> **DATA FOR PROCESSING**:
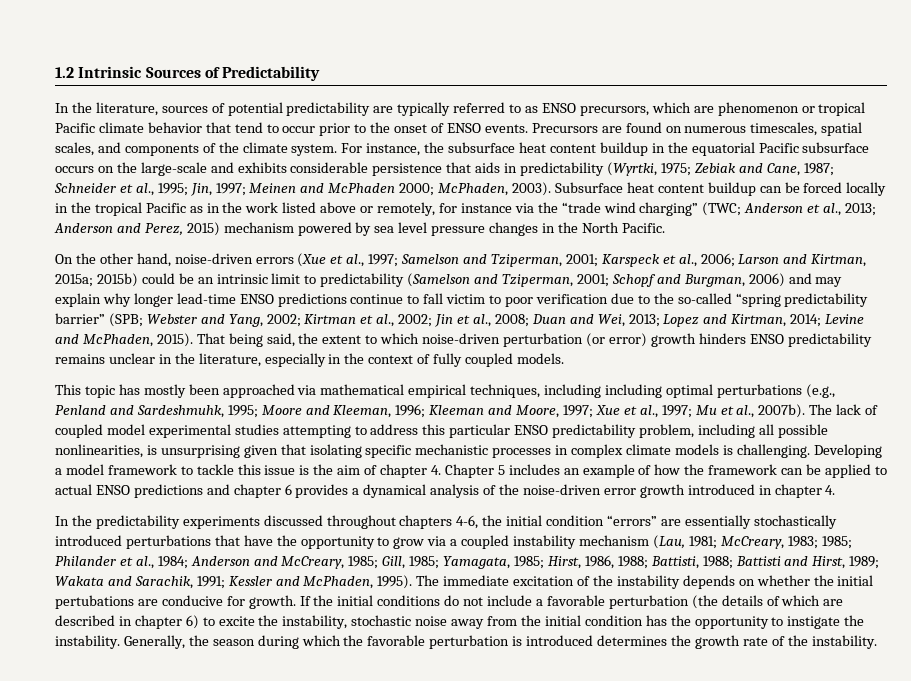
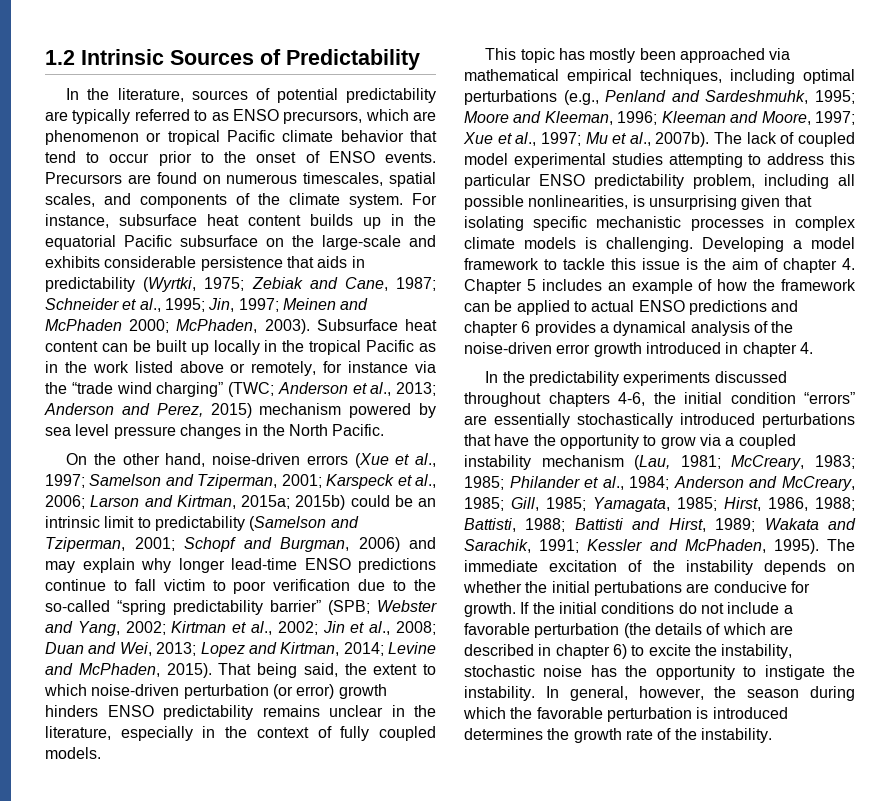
[424,142,445,153] the -> (109, 221) none
[599,142,648,156] buildup -> [310,214,381,229] builds up
[55,166,94,173] occurs -> (258, 241) none
[707,182,843,196] buildup can be forced -> [101,340,209,355] can be built up
[605,384,663,398] including -> (795, 76) none
[451,615,643,629] away from the initial condition -> (583, 671) none
[123,635,185,649] Generally, -> [545,686,704,701] In general, however,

> **WHAT IS BEING ASKED**: In the data, count the lines that include the string "none", then give that number and nothing more.

> **RESULT FOR THIS EXERCISE**: 4